____ TEXT BLOCK

Louise Bourgeois

Woman with Suitcase


Not on display

Louise Bourgeois 1911–2010
Drypoint and aquatint on paper
Image: 183 × 290 mm
Purchased 1994


Woman with Suitcase is one in a portfolio of fourteen drypoint etchings collectively titled Autobiographical Series. It depicts a woman carrying a small suitcase as she walks from a building, in front of which is a half-drawn figure. Circles inside the building repeating the form of the head on the half-drawn figure suggest crowds of people coming and going from a port of embarkation. The young woman, whose long hair extends past her waist, is shown in profile, facing into an empty space. Bourgeois married the American art historian and teacher Robert Goldwater (1907-73) in September 1938 in Paris. He had to rush back to New York shortly afterwards for the start of the academic year and her journey across the Atlantic to join him was made alone. This image recreates Bourgeois's experience as a young woman, arriving alone in a new country. She looks into the blank page of her future confidently; her upright pose and statuesque body hinting at the active roles of motherhood and artist she was soon to be engaged in.

________

PROBLEM TO WORK ON:
Continue the description of Louise Bourgeois's print Woman with Suitcase, starting after its final sentence. The rows that follow are separate material and are not part of the description of the print.

____ SOURCE MATERIAL

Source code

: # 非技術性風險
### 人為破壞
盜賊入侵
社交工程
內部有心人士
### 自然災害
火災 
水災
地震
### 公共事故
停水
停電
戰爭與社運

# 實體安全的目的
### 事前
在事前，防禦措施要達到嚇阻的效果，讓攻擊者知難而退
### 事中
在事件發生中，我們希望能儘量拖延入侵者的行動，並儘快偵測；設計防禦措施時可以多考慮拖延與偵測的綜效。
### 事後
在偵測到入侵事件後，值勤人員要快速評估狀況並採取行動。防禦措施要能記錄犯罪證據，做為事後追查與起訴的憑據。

________

ANSWER FOR THIS EXERCISE:
Bourgeois's work is based, more or less overtly, on memory. The recounting of her early years has become a fundamental part of her artistic expression, a narrative which, despite having been told many times, retains for the artist its emotional intensity. Through her work she is able to access and analyse hidden (but uncomfortable) feelings, resulting in cathartic release from them. She has said:

Some of us are so obsessed with the past that we die of it. It is the attitude of the poet who never finds the lost heaven and it is really the situation of artists who work for a reason that nobody can quite grasp. They might want to reconstruct something of the past to exorcise it. It is that the past for certain people has such a hold and such a beauty ... Everything I do was inspired by my early life.

(Bourgeois, p.133.)

Printmaking, like drawing, has been an important element in Bourgeois's artistic production. She first took it up in New York 1938 and experimented widely with techniques and effects, producing an important portfolio of etchings titled He Disappeared into Complete Silence (The Museum of Modern Art, New York) in the 1940s. After a long break she took up printmaking again in 1973, the year her husband died. In the late 1980s Bourgeois began collaborating with workshops and publishers. She started to rework and reprint some of her old plates and to create new portfolios. Several of the images in the Autobiographical Series had already appeared in earlier forms. They range broadly in time and concept, encompassing both specific memories and more abstracted and ambiguous states of being. The portfolio was published in an edition of thirty-five plus ten artist's proofs by Peter Blum Edition, New York, and printed by Harlan & Weaver Intaglio, New York. See Tate P77682-92 and P77694-5 for the other images in the series.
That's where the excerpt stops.